§ Extracted text

■ ■ ■

Tokelauan is written in the Latin script, albeit using only 15 letters:
A, E, I, O, U, F, G, K, L, M, N, P, H, T, and V.

Although there is not a lot of available systemic data for Tokelauan word stressing, linguists have developed three rules relating to word stress and vowels based upon some previous evidence. The first rule is that a long vowel will receive the main stress. Secondly, with some exceptions to rule number one, the second to last vowel would bear the main stress (if the long vowel is not the main stress). And thirdly, words do not lose their normal stress when compounded with another word. Furthermore, monosyllabic grammatical morphemes are left unstressed.

== Types of sentences ==
Similarly to English, each Tokelauan clause has a predicate. There are five types of predicate including verbal, locative, existential, possessive, and nominal. Each predicate is available for an interrogative and declarative statement, and can also have multiple predicates conjoined.

=== Verbal predicates ===

A verbal phrase will follow a verbal clause.

- Kua fano.

(An evaluative predicate can and usually does occur with no argument.)

=== Locative predicates ===

Preposition i and a noun phrase following a tense-aspect particle.

- E i te faleha te faifeau.

== Possessive pronouns ==
Below is a table displaying the predicative possessive pronouns in the Tokelauan language.

|  |  | Singular | Dual | Plural |
| 1st person | incl | o oku, o kita a aku, a kite | o taua, o ta a taua, a ta | o tatou a tatou |
| excl | o maua, o ma o a maua, a ma a | matou matou |
| 2nd person |  | o ou/o koe a au/a koe | o koulua a koulua | o koutou a koutou |
| 3rd person |  | o ona a ona | o laua, o la a laua, a la | o latou a latou |

Shown below is a table showing Tokelauan premodifying possessive pronouns.

| Possessor | Singular reference | Plural reference |
|---|---|---|
| 1 singular | toku, taku, tota, tata | oku, aku, ota, ata |
| 2 singular | to, tau | o, au |
| 3 singular | tona, tana | ona, ana |
| 1 dual incl. | to ta, to taua ta ta, ta taue | o ta, o taue a ta, a taua |
| 1 dual excl. | to ma, to maua ta ma, ta maua | o ma, o maua a ma, a maua |
| 2 dual | toulua, taulua | oulua, aulua |
| 3 dual | to la, to laue ta la, ta laue | o la, o laua a la a laua |
| 1 plural incl. | to tatou, ta tatou | o tatou, a tatou |
| 1 plural excl. | to matou, ta matou | o matou, a matou |
| 2 plural | toutou, tautau | outou, autou |
| 3 plural | to latou, ta latau | o latou, a latou |
|  | NON-SPECIFIC/INDEFINITE |  |
| 1 singular | hoku, hota haku, hata | ni oku, ni ota niaku, niata |
| 2 singular | ho, hau | ni o, ni au |
| 3 singular | hona, hana | ni ona, ni ana |
| 1 dual incl. | ho ta, ho taua ha ta, ha taua | ni o ta, ni o taue ni a ta, ni a taua |
| 1 dual excl. | ho ma, ho maua ha ma, ha maua | ni o ma, ni o maua ni a ma, ni a maua |
| 2 dual | houlua, haulua | ni oulua, ni aulua |

== Articles ==
There are two articles that are used in the English language. These articles are the and a/an. The usage for the word the when speaking of a noun is strictly reserved for the case in which the receiver of the word should be aware of its context, or if said item has been referred to previously. This is because in English, the word the acts as what is known as a definite article, meaning that a defined object or person is being spoken of. However, in the case of definite article usage in Tokelauan language, if the speaker is speaking of an item in the same manner as the English languages uses the, they need not to have referred to it previously so long as the item is specific. The same can be said for the reference of singular being. Because of the difference in grammatical ruling, although the definite article in the Tokelauan language is te, it is very common for it to translate to the English indefinite article a. An indefinite article is used when there is no specification of the noun being referred to. The usage of the word he, the indefinite article in Tokelauan is 'any such item'. In negative statements the word he is used because that is where it is most often found, as well as when phrasing a question. However, it is important to remember that just because these two types of statements are where he occurs the greatest it does not mean that he does not occur in other types of statements as well. Examples of both te and he are as such:

 Tokelauan: Kua hau te tino
 English: 'A man has arrived' or 'The man has arrived'
 (Notice how te in Tokelauan has been translated to both a and the in English.)

■ ■ ■

§ Data

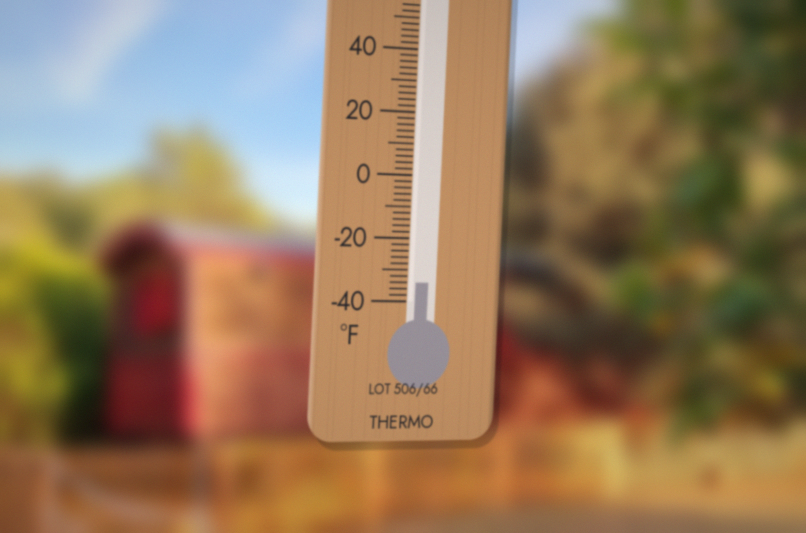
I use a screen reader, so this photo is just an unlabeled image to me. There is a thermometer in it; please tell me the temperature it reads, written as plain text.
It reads -34 °F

■ ■ ■

§ Exercise
Name every type of predicate that the Tokelauan grammar text says each clause can have.

§ Response to this exercise
Verbal, locative, existential, possessive, and nominal.